Analysis with 14 international radiologists showed that the deep-learning method was comparable to radiologists for the determination of active TB on chest X-rays. Trends were similar across different patient subgroups, including a test set from gold miners in South Africa, a group with a high prevalence of TB, compared to the general public. If additional research supports the results, the deep-learning system could be used to automatically screen chest X-ray results for TB. People who test positive would then receive a sputum test or nucleic acid amplification testing (NAAT). These tests are relatively expensive, but if AI could filter the patients who need the test, the benefits would be extensive. Simulations using the deep-learning system to identify likely TB positive chest X-rays for NAAT confirmation reduced the cost by 40% to 80% per positive TB patient detected.

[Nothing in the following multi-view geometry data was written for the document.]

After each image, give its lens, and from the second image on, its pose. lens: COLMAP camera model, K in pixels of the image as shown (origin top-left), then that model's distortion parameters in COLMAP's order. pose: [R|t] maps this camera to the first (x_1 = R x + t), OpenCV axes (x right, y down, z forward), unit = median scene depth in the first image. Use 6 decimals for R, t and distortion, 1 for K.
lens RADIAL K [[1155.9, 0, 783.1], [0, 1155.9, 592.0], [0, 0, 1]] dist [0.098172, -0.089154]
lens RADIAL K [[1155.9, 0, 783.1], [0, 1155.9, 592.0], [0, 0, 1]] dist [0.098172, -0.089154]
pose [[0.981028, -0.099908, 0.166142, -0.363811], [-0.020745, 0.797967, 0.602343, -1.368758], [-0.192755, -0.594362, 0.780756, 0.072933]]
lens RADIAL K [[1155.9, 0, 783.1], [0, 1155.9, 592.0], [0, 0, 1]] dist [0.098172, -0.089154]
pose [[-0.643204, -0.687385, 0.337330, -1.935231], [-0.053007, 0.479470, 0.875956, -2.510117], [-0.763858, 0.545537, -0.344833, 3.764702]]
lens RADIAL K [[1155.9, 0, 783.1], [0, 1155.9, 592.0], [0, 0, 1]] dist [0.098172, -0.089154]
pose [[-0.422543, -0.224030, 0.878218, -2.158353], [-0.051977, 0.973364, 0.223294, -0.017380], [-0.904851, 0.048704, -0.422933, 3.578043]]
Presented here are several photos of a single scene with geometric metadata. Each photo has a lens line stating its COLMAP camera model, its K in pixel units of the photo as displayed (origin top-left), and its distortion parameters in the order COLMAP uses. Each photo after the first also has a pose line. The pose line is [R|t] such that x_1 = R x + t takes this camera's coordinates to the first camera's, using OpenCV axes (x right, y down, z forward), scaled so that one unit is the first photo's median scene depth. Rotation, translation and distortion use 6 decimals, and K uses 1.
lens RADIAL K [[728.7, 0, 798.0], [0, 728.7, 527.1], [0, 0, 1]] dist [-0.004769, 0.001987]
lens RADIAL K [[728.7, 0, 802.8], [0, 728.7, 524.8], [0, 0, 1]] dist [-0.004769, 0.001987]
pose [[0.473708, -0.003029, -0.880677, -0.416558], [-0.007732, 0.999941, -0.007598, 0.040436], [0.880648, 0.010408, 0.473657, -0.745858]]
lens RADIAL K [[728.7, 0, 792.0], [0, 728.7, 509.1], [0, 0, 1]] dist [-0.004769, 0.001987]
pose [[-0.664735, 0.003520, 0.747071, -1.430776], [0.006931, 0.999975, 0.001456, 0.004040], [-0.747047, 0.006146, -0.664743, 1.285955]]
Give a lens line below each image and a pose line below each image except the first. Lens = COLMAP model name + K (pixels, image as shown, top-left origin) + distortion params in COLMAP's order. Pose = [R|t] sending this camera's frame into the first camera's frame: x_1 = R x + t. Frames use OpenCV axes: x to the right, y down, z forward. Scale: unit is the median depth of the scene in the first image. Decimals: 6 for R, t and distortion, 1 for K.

“We wanted to see if this system predicts TB on par with radiologists, and that’s what the study is showing,” said study co-author Rory Pilgrim, B.Eng., a product manager at Google Health AI. “AI performed really well with a variety of patients.”
“What’s especially promising in this study is that we looked at a range of different datasets that reflected the breadth of TB presentation, different equipment and different clinical workflows,” said first author Sahar Kazemzadeh, B.S., software engineer at Google Health. “We found that this deep-learning system performs really well with all of them with a single operating point that was pre-selected based on a development dataset, something that other medical imaging AI systems have found challenging.”